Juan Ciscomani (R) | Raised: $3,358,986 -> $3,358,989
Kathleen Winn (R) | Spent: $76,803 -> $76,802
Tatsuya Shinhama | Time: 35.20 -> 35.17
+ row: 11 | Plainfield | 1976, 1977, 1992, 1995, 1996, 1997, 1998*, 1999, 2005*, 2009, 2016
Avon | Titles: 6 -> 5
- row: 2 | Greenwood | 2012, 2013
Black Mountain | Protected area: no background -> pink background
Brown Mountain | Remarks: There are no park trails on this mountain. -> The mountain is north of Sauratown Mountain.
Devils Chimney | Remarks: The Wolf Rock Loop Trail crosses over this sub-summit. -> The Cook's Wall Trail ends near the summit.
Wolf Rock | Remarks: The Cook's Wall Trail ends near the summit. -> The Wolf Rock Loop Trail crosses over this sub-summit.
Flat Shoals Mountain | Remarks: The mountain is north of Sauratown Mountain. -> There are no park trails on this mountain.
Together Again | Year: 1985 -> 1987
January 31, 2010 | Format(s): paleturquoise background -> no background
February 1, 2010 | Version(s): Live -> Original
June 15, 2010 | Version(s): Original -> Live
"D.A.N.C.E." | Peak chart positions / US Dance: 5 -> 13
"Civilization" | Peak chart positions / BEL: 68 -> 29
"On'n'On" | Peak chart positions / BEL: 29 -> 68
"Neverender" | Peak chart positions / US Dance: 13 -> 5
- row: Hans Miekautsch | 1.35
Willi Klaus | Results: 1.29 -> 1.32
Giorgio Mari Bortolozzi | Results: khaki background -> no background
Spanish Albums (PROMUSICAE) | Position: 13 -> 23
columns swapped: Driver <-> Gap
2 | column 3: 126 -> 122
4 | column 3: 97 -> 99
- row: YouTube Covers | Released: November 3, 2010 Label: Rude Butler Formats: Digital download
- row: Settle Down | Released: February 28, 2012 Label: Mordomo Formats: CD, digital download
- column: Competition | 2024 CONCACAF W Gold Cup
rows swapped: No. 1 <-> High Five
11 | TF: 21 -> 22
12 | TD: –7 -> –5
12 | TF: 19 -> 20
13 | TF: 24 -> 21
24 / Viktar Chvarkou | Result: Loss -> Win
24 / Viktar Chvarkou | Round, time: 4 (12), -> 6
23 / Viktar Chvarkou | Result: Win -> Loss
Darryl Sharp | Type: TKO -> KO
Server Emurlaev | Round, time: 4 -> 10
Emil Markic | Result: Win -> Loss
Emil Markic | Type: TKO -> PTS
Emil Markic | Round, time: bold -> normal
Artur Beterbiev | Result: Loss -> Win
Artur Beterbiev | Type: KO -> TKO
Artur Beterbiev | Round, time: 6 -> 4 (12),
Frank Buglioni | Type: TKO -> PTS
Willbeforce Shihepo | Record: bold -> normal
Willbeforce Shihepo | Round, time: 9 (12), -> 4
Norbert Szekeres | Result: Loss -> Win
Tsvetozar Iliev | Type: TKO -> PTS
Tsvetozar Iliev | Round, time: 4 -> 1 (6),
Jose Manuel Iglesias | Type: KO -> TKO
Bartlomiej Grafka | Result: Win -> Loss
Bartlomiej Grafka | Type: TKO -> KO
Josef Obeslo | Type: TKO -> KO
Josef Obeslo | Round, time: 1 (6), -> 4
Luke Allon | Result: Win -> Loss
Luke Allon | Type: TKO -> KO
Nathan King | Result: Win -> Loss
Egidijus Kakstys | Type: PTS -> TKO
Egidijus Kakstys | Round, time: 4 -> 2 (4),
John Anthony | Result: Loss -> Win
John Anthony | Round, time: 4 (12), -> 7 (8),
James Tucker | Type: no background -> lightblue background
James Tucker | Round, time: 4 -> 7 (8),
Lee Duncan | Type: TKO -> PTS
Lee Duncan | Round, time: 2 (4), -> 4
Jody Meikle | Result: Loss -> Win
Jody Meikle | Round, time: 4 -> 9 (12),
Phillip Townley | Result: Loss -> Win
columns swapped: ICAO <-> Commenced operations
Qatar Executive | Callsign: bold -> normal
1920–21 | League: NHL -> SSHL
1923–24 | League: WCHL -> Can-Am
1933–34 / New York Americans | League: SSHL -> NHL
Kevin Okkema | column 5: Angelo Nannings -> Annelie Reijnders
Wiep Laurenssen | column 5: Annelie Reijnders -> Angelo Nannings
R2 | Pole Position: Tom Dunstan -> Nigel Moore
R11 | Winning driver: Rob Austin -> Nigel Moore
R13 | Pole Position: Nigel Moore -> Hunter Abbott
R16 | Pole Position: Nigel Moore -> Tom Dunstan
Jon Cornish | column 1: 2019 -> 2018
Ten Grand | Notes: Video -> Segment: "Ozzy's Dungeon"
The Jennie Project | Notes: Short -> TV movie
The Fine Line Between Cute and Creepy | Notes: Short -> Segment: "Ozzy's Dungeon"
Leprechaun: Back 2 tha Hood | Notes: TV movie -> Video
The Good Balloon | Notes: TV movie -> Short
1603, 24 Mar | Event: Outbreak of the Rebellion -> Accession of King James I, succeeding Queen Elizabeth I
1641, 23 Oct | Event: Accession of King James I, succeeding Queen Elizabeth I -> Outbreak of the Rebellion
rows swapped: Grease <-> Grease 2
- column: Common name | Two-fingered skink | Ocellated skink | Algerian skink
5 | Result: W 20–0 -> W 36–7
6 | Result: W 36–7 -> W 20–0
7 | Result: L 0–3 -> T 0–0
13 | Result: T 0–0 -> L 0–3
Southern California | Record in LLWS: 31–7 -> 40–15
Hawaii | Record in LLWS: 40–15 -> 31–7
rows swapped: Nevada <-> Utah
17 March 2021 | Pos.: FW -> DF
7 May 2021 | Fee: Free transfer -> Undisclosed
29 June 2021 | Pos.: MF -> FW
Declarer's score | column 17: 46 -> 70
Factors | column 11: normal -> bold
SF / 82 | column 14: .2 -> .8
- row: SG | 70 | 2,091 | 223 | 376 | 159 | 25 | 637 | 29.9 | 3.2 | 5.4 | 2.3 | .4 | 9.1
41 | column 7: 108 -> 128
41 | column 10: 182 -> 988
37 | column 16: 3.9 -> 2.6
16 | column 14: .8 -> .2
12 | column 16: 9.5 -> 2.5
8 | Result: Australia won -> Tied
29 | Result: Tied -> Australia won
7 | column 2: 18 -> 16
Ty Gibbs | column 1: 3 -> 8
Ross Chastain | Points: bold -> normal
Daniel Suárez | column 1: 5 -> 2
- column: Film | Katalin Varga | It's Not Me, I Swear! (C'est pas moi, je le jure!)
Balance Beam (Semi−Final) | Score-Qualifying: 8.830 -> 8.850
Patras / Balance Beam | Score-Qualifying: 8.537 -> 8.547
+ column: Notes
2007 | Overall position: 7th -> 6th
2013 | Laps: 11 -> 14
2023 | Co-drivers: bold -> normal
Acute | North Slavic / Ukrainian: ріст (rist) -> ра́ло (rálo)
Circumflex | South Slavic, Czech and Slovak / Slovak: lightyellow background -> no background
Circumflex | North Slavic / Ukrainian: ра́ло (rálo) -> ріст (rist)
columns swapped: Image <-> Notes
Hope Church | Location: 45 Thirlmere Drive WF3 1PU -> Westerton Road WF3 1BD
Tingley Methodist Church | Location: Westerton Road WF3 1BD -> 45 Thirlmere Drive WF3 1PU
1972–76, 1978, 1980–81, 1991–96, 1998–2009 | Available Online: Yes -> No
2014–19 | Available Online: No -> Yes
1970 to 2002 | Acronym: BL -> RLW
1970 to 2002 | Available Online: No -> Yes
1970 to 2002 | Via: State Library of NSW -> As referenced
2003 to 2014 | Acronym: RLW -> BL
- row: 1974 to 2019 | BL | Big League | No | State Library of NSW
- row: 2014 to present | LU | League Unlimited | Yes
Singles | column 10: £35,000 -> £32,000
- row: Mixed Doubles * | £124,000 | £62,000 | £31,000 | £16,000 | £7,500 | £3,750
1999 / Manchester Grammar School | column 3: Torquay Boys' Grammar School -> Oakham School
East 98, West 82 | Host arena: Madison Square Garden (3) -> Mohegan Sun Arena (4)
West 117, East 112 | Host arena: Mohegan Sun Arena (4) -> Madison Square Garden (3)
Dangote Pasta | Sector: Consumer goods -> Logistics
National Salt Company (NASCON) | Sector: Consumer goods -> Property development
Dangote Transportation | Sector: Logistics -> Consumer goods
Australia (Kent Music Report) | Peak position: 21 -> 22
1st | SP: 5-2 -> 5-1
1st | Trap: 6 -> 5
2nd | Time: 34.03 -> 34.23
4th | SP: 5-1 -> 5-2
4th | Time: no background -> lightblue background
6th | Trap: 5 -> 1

= = =

> **SET EXERCISE**:
Convert the entries above, from the first one down to the line containing "Wolf Rock |" (both included), into a JSON list of strings with one string per line and blank lines left out.

> **RESPONSE**:
[
  "Juan Ciscomani (R) | Raised: $3,358,986 -> $3,358,989",
  "Kathleen Winn (R) | Spent: $76,803 -> $76,802",
  "Tatsuya Shinhama | Time: 35.20 -> 35.17",
  "+ row: 11 | Plainfield | 1976, 1977, 1992, 1995, 1996, 1997, 1998*, 1999, 2005*, 2009, 2016",
  "Avon | Titles: 6 -> 5",
  "- row: 2 | Greenwood | 2012, 2013",
  "Black Mountain | Protected area: no background -> pink background",
  "Brown Mountain | Remarks: There are no park trails on this mountain. -> The mountain is north of Sauratown Mountain.",
  "Devils Chimney | Remarks: The Wolf Rock Loop Trail crosses over this sub-summit. -> The Cook's Wall Trail ends near the summit.",
  "Wolf Rock | Remarks: The Cook's Wall Trail ends near the summit. -> The Wolf Rock Loop Trail crosses over this sub-summit."
]